# TASK MATERIAL:

☆ ☆ ☆ ☆ ☆

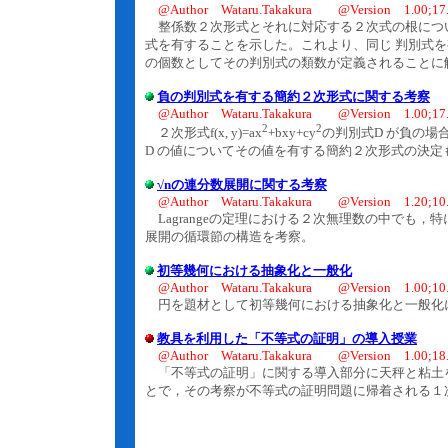
@Author Wataru.Takakura @Version 1.00;17.
整係数２次形式とそれに対応する２次式の根につ
式を有することを示した。これより、同じ 判別式
の個数としてその判別式の類数が定義されることに
負の判別式を有する簡約２次形式に関する考察
@Author Wataru.Takakura @Version 1.00;17.
2
2
２次形式f(x, y)=ax
+bxy+cy
の判別式D が負の
D の値についてその値を有する簡約２次形式の決定
√nの連分数展開に関する考察
@Author Wataru.Takakura @Version 1.20;10.
Lagrangeの定理における２次無理数の中でも，
展開の循環節の構造を考察。
初等幾何における抽象化と一般化
@Author Wataru.Takakura @Version 1.00;10.
円を題材として初等幾何における抽象化と一般化
教具を利用した「不等式の証明」の導入授業
@Author Wataru.Takakura @Version 1.00;18.
「不等式の証明」に関する導入部分に天秤と粘土
とで，その考察が不等式の証明問題に帰着される１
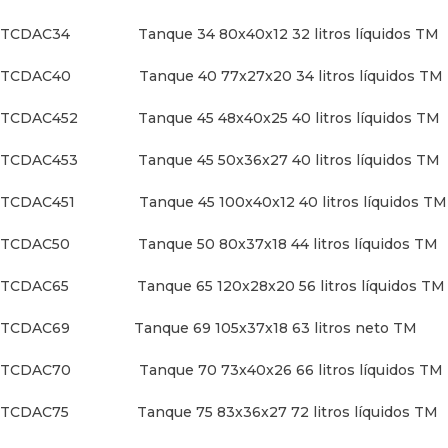
TCDAC1002 Tanque 100 120x33x26 92 litros líquidos
TM
TCDAC34 Tanque 34 80x40x12 32 litros líquidos TM
TCDAC1003 Tanque 100 75x40x35 94 litros líquidos
TCDAC40 Tanque 40 77x27x20 34 litros líquidos TM
TM
TCDAC452 Tanque 45 48x40x25 40 litros líquidos TM
TCDAC140 Tanque 140 120x45x28 135 litros líquidos
TM
TCDAC453 Tanque 45 50x36x27 40 litros líquidos TM
TCDAC150L Tanque 150 110x45x30 130 litros líquidos
TCDAC451 Tanque 45 100x40x12 40 litros líquidos TM
TM
TCDAC50 Tanque 50 80x37x18 44 litros líquidos TM
TCDAC200 Tanque 200 100x45x45 185 litros líquidos
TCDAC65 Tanque 65 120x28x20 56 litros líquidos TM
TM
TCDAC69 Tanque 69 105x37x18 63 litros neto TM
TCDAC70 Tanque 70 73x40x26 66 litros líquidos TM
TCDAC75 Tanque 75 83x36x27 72 litros líquidos TM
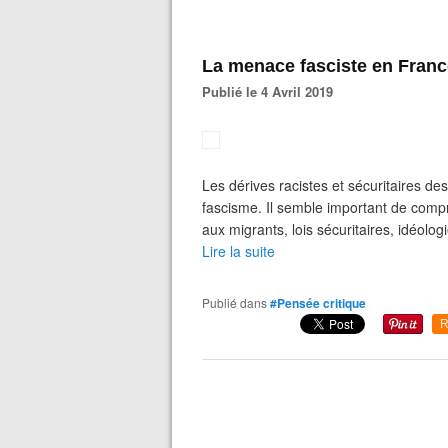
La menace fasciste en Franc
Publié le 4 Avril 2019
Les dérives racistes et sécuritaires 
fascisme. Il semble important de com
aux migrants, lois sécuritaires, idéologi
Lire la suite
Publié dans
#Pensée critique
R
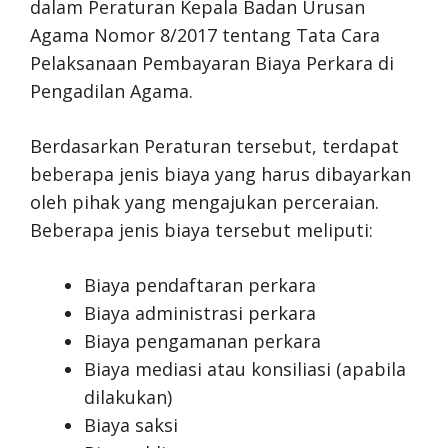
dalam Peraturan Kepala Badan Urusan
Agama Nomor 8/2017 tentang Tata Cara
Pelaksanaan Pembayaran Biaya Perkara di
Pengadilan Agama.
Berdasarkan Peraturan tersebut, terdapat
beberapa jenis biaya yang harus dibayarkan
oleh pihak yang mengajukan perceraian.
Beberapa jenis biaya tersebut meliputi:
Biaya pendaftaran perkara
Biaya administrasi perkara
Biaya pengamanan perkara
Biaya mediasi atau konsiliasi (apabila
dilakukan)
Biaya saksi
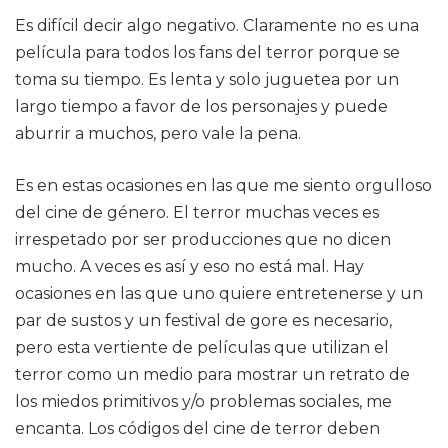
Es difícil decir algo negativo. Claramente no es una
película para todos los fans del terror porque se
toma su tiempo. Es lenta y solo juguetea por un
largo tiempo a favor de los personajes y puede
aburrir a muchos, pero vale la pena.
Es en estas ocasiones en las que me siento orgulloso
del cine de género. El terror muchas veces es
irrespetado por ser producciones que no dicen
mucho. A veces es así y eso no está mal. Hay
ocasiones en las que uno quiere entretenerse y un
par de sustos y un festival de gore es necesario,
pero esta vertiente de películas que utilizan el
terror como un medio para mostrar un retrato de
los miedos primitivos y/o problemas sociales, me
encanta. Los códigos del cine de terror deben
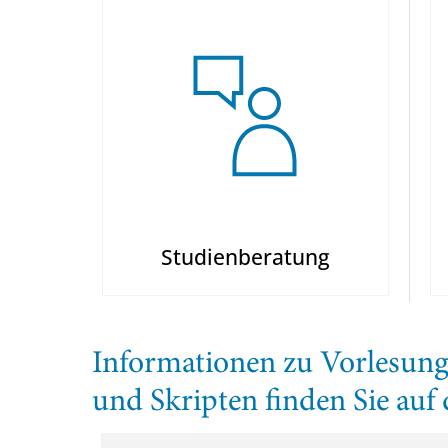
Studienberatung
Informationen zu Vorlesung
und Skripten finden Sie auf 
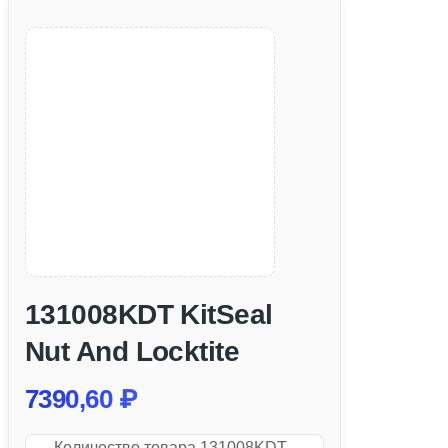
131008KDT KitSeal
Nut And Locktite
7390,60
₽
Количество товара 131008KDT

☆ ☆ ☆ ☆ ☆

# TO-DO ITEM:
Present every line of text read from the rows above as a Markdown table with the columns "No." and "Line", numbering the lines in order and omitting blank ones. Leave the pictures out.

# REPLY:
| No. | Line |
|---|---|
| 1 | @Author Wataru.Takakura @Version 1.00;17. |
| 2 | 整係数２次形式とそれに対応する２次式の根につ |
| 3 | 式を有することを示した。これより、同じ 判別式 |
| 4 | の個数としてその判別式の類数が定義されることに |
| 5 | 負の判別式を有する簡約２次形式に関する考察 |
| 6 | @Author Wataru.Takakura @Version 1.00;17. |
| 7 | 2 |
| 8 | 2 |
| 9 | ２次形式f(x, y)=ax |
| 10 | +bxy+cy |
| 11 | の判別式D が負の |
| 12 | D の値についてその値を有する簡約２次形式の決定 |
| 13 | √nの連分数展開に関する考察 |
| 14 | @Author Wataru.Takakura @Version 1.20;10. |
| 15 | Lagrangeの定理における２次無理数の中でも， |
| 16 | 展開の循環節の構造を考察。 |
| 17 | 初等幾何における抽象化と一般化 |
| 18 | @Author Wataru.Takakura @Version 1.00;10. |
| 19 | 円を題材として初等幾何における抽象化と一般化 |
| 20 | 教具を利用した「不等式の証明」の導入授業 |
| 21 | @Author Wataru.Takakura @Version 1.00;18. |
| 22 | 「不等式の証明」に関する導入部分に天秤と粘土 |
| 23 | とで，その考察が不等式の証明問題に帰着される１ |
| 24 | TCDAC1002 Tanque 100 120x33x26 92 litros líquidos |
| 25 | TM |
| 26 | TCDAC34 Tanque 34 80x40x12 32 litros líquidos TM |
| 27 | TCDAC1003 Tanque 100 75x40x35 94 litros líquidos |
| 28 | TCDAC40 Tanque 40 77x27x20 34 litros líquidos TM |
| 29 | TM |
| 30 | TCDAC452 Tanque 45 48x40x25 40 litros líquidos TM |
| 31 | TCDAC140 Tanque 140 120x45x28 135 litros líquidos |
| 32 | TM |
| 33 | TCDAC453 Tanque 45 50x36x27 40 litros líquidos TM |
| 34 | TCDAC150L Tanque 150 110x45x30 130 litros líquidos |
| 35 | TCDAC451 Tanque 45 100x40x12 40 litros líquidos TM |
| 36 | TM |
| 37 | TCDAC50 Tanque 50 80x37x18 44 litros líquidos TM |
| 38 | TCDAC200 Tanque 200 100x45x45 185 litros líquidos |
| 39 | TCDAC65 Tanque 65 120x28x20 56 litros líquidos TM |
| 40 | TM |
| 41 | TCDAC69 Tanque 69 105x37x18 63 litros neto TM |
| 42 | TCDAC70 Tanque 70 73x40x26 66 litros líquidos TM |
| 43 | TCDAC75 Tanque 75 83x36x27 72 litros líquidos TM |
| 44 | La menace fasciste en Franc |
| 45 | Publié le 4 Avril 2019 |
| 46 | Les dérives racistes et sécuritaires  |
| 47 | fascisme. Il semble important de com |
| 48 | aux migrants, lois sécuritaires, idéologi |
| 49 | Lire la suite |
| 50 | Publié dans |
| 51 | #Pensée critique |
| 52 | R |
| 53 | dalam Peraturan Kepala Badan Urusan |
| 54 | Agama Nomor 8/2017 tentang Tata Cara |
| 55 | Pelaksanaan Pembayaran Biaya Perkara di |
| 56 | Pengadilan Agama. |
| 57 | Berdasarkan Peraturan tersebut, terdapat |
| 58 | beberapa jenis biaya yang harus dibayarkan |
| 59 | oleh pihak yang mengajukan perceraian. |
| 60 | Beberapa jenis biaya tersebut meliputi: |
| 61 | Biaya pendaftaran perkara |
| 62 | Biaya administrasi perkara |
| 63 | Biaya pengamanan perkara |
| 64 | Biaya mediasi atau konsiliasi (apabila |
| 65 | dilakukan) |
| 66 | Biaya saksi |
| 67 | Es difícil decir algo negativo. Claramente no es una |
| 68 | película para todos los fans del terror porque se |
| 69 | toma su tiempo. Es lenta y solo juguetea por un |
| 70 | largo tiempo a favor de los personajes y puede |
| 71 | aburrir a muchos, pero vale la pena. |
| 72 | Es en estas ocasiones en las que me siento orgulloso |
| 73 | del cine de género. El terror muchas veces es |
| 74 | irrespetado por ser producciones que no dicen |
| 75 | mucho. A veces es así y eso no está mal. Hay |
| 76 | ocasiones en las que uno quiere entretenerse y un |
| 77 | par de sustos y un festival de gore es necesario, |
| 78 | pero esta vertiente de películas que utilizan el |
| 79 | terror como un medio para mostrar un retrato de |
| 80 | los miedos primitivos y/o problemas sociales, me |
| 81 | encanta. Los códigos del cine de terror deben |
| 82 | Studienberatung |
| 83 | Informationen zu Vorlesung |
| 84 | und Skripten finden Sie auf  |
| 85 | 131008KDT KitSeal |
| 86 | Nut And Locktite |
| 87 | 7390,60 |
| 88 | ₽ |
| 89 | Количество товара 131008KDT |